I understand that many jobs are oriented to people already living in Japan, and not all are available from overseas. Thus, when I see "must currently reside in Japan" I assume that the applicant must be in Japan under a lawful status, living there; but when I see "Visa sponsorship available" I assume that this benefit is exactly what an overseas applicant (i.e. someone not living in Japan) is looking for, so I don't know if I'm missing something here.

I ask this because in some forums I have read that some people choose to visit Japan with a tourist visa, and during this visit, they apply for jobs. It seems that they are doing this because:
- As far as I know (from some expat blog posts) the Japanese companies are used to interview applicants in person rather than use virtual methods (e.g. Skype), so being physically in Japan can increase chances to be hired.
- Technically you are 'residing' in Japan during your application, even if you need a visa sponsorship if hired** (though it's not illegal, this practice may be frowned upon from the Japanese immigration bureau, I guess).

**This sentence can solve my doubt? When a Japanese company says that they are willing to sponsor your work visa and they ask you to reside in Japan, that means that you can apply just if you are physically in Japan (even with a tourist visa at this moment)?

I have a scheduled trip to Japan, so it would be great to know if is actually possible to apply for a job during my stay in Japan (if it's legal). I have found a few job opportunities (in GaijinPot and other places) but probably my options would increase if at some point I can consider these including the "must currently reside in Japan" requirement.

Thanks in advance for any feedback on this!


----------



## mths

You see this conflicting information a lot? I would expect it to be a lazy error, someone just copy pasting left and right to complete the ad. Either way I wouldn't worry too much about it. Just apply and let them know your status. It's up to them what to do next.

Btw when mentioning where you reside, you usually refer to your "usual place of residence," and that's not simply "where you're currently at." You're still very much a resident of Chile while on vacation in Japan, and there's no "technically" anything else. Though I suppose you're right, as a tourist in Japan you're only allowed to partake in certain activities, and job hunting might not be one of them. However I know several people who just flat out come and work in Japan while on a tourist visa, and that's.. ok.. point is don't worry about it.
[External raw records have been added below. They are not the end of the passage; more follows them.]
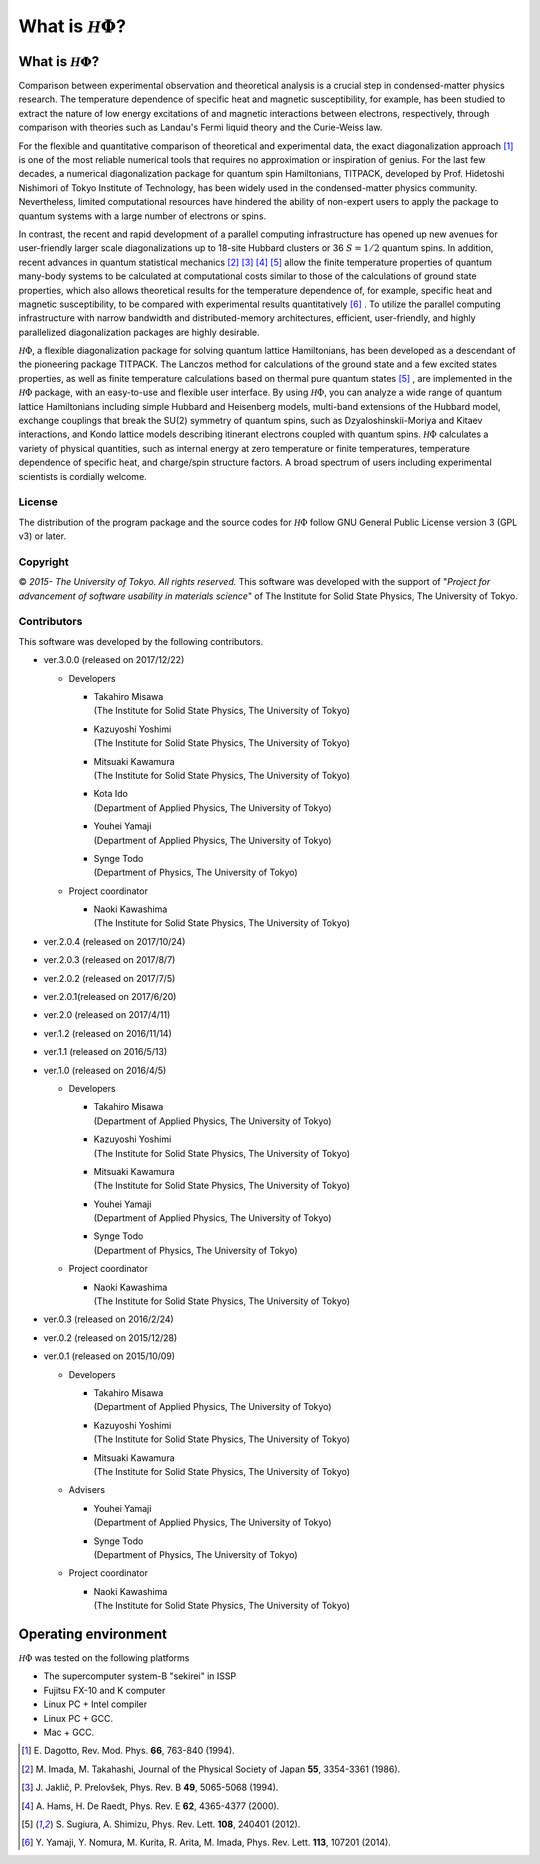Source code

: .. highlight:: none

*********************************
What is :math:`{\mathcal H}\Phi`?
*********************************

What is :math:`{\mathcal H}\Phi`?
=================================

Comparison between experimental observation and theoretical analysis is a crucial step in condensed-matter physics research. The temperature dependence of specific heat and magnetic susceptibility, for example, has been studied to extract the nature of low energy excitations of and magnetic interactions between electrons, respectively, through comparison with theories such as Landau's Fermi liquid theory and the Curie-Weiss law.

For the flexible and quantitative comparison of theoretical and  experimental data, the exact diagonalization approach [1]_ is one of the most reliable numerical tools that requires no approximation or inspiration of genius. For the last few decades, a numerical diagonalization package for quantum spin Hamiltonians, TITPACK, developed by Prof. Hidetoshi Nishimori of Tokyo Institute of Technology, has been widely used in the condensed-matter physics community. Nevertheless, limited computational resources have hindered the ability of non-expert users to apply the package to quantum systems with a large number of electrons or spins.

In contrast, the recent and rapid development of a parallel computing infrastructure has opened up new avenues for user-friendly larger scale diagonalizations up to 18-site Hubbard clusters or 36 :math:`S=1/2` quantum spins. In addition, recent advances in quantum statistical mechanics [2]_ [3]_ [4]_ [5]_ allow the finite temperature properties of quantum many-body systems to be calculated at computational costs similar to those of the calculations of ground state properties, which also allows theoretical results for the temperature dependence of, for example, specific heat and magnetic susceptibility, to be compared with experimental results quantitatively [6]_ . To utilize the parallel computing infrastructure with narrow bandwidth and distributed-memory architectures, efficient, user-friendly, and highly parallelized diagonalization packages are highly desirable.

:math:`{\mathcal H}\Phi`, a flexible diagonalization package for solving quantum lattice Hamiltonians, has been developed as a descendant of the pioneering package TITPACK. The Lanczos method for calculations of the ground state and a few excited states properties, as well as finite temperature calculations based on thermal pure quantum states [5]_ , are implemented in the :math:`{\mathcal H}\Phi` package, with an easy-to-use and flexible user interface. By using :math:`{\mathcal H}\Phi`, you can analyze a wide range of quantum lattice Hamiltonians including simple Hubbard and Heisenberg models, multi-band extensions of the Hubbard model, exchange couplings that break the SU(2) symmetry of quantum spins, such as Dzyaloshinskii-Moriya and Kitaev interactions, and Kondo lattice models describing itinerant electrons coupled with quantum spins. :math:`{\mathcal H}\Phi` calculates a variety of physical quantities, such as internal energy at zero temperature or finite temperatures, temperature dependence of specific heat, and charge/spin structure factors. A broad spectrum of users including experimental scientists is cordially welcome.

License
-------

The distribution of the program package and the source codes for :math:`{\mathcal H}\Phi` follow GNU General Public License version 3 (GPL v3) or later. 

Copyright
---------

© *2015- The University of Tokyo. All rights reserved.*
This software was developed with the support of \"*Project for advancement of software usability in materials science*\" of The Institute for Solid State Physics, The University of Tokyo. 

Contributors
------------

This software was developed by the following contributors.

* ver.3.0.0 (released on 2017/12/22)

  * Developers

    * | Takahiro Misawa
      | (The Institute for Solid State Physics, The University of Tokyo)
    * | Kazuyoshi Yoshimi
      | (The Institute for Solid State Physics, The University of Tokyo)
    * | Mitsuaki Kawamura
      | (The Institute for Solid State Physics, The University of Tokyo)
    * | Kota Ido
      | (Department of Applied Physics, The University of Tokyo)
    * | Youhei Yamaji
      | (Department of Applied Physics, The University of Tokyo)
    * | Synge Todo
      | (Department of Physics, The University of Tokyo)
   
  * Project coordinator

    * | Naoki Kawashima
      | (The Institute for Solid State Physics, The University of Tokyo)


* ver.2.0.4 (released on 2017/10/24)
* ver.2.0.3 (released on 2017/8/7)
* ver.2.0.2 (released on 2017/7/5)
* ver.2.0.1(released on 2017/6/20)
* ver.2.0 (released on 2017/4/11)
* ver.1.2 (released on 2016/11/14)
* ver.1.1 (released on 2016/5/13)
* ver.1.0 (released on 2016/4/5)

  * Developers

    * | Takahiro Misawa
      | (Department of Applied Physics, The University of Tokyo)
    * | Kazuyoshi Yoshimi
      | (The Institute for Solid State Physics, The University of Tokyo)
    * | Mitsuaki Kawamura
      | (The Institute for Solid State Physics, The University of Tokyo)
    * | Youhei Yamaji
      | (Department of Applied Physics, The University of Tokyo)
    * | Synge Todo
      | (Department of Physics, The University of Tokyo)
   
  * Project coordinator

    * | Naoki Kawashima
      | (The Institute for Solid State Physics, The University of Tokyo)

* ver.0.3 (released on 2016/2/24)
* ver.0.2 (released on 2015/12/28)
* ver.0.1 (released on 2015/10/09)

  * Developers

    * | Takahiro Misawa
      | (Department of Applied Physics, The University of Tokyo)
    * | Kazuyoshi Yoshimi
      | (The Institute for Solid State Physics, The University of Tokyo)
    * | Mitsuaki Kawamura
      | (The Institute for Solid State Physics, The University of Tokyo)
  
  * Advisers
  
    * | Youhei Yamaji
      | (Department of Applied Physics, The University of Tokyo)
    * | Synge Todo
      | (Department of Physics, The University of Tokyo)
      
  * Project coordinator
  
    * | Naoki Kawashima
      | (The Institute for Solid State Physics, The University of Tokyo)
   
Operating environment
=====================

:math:`{\mathcal H}\Phi` was tested on the following platforms

* The supercomputer system-B \"sekirei\" in ISSP
* Fujitsu FX-10 and K computer
* Linux PC + Intel compiler
* Linux PC + GCC.
* Mac + GCC.

.. [1] \E. Dagotto, Rev. Mod. Phys. **66**, 763-840 (1994).
.. [2] \M. Imada, M. Takahashi, Journal of the Physical Society of Japan **55**, 3354-3361 (1986).
.. [3] \J. Jaklič, P. Prelovšek, Phys. Rev. B **49**, 5065-5068 (1994).
.. [4] \A. Hams, H. De Raedt, Phys. Rev. E **62**, 4365-4377 (2000).
.. [5] \S. Sugiura, A. Shimizu, Phys. Rev. Lett. **108**, 240401 (2012).
.. [6] \Y. Yamaji, Y. Nomura, M. Kurita, R. Arita, M. Imada, Phys. Rev. Lett. **113**, 107201 (2014).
I suppose it depends on what field of work you're in, but from my experience if you really want to get hired here, your best bet is to come on an extended stay and, ugh, "network." Go to meetups and all of that, put yourself out there, talk to people, figure out how you can help them. Simply coming here and applying for jobs doesn't give you much of an edge compared to applying from back home.


----------



## fchar

Hi, thanks for your reply!



mths said:


> You see this conflicting information a lot?


Actually yes, a lot! At least in many teaching jobs. Maybe it's some lazy error as you said, so I think I can apply and clarify directly with the potential employer (because GaijinPot and similar sites are intermediaries of the job offer).



mths said:


> your best bet is to come on an extended stay and, ugh, "network." Go to meetups and all of that, put yourself out there, talk to people


I will try this for sure. I know that sometimes there are "job fairs" open to the public, so I think it's fine to explore options there. I don't plan to spend all my time in Japan to search for jobs and interviews, so I want to focus on investigate before my trip and try to meet with some expats once arrived (btw, I'm planning to go either Tokyo or Fukuoka) .

Thanks again!


----------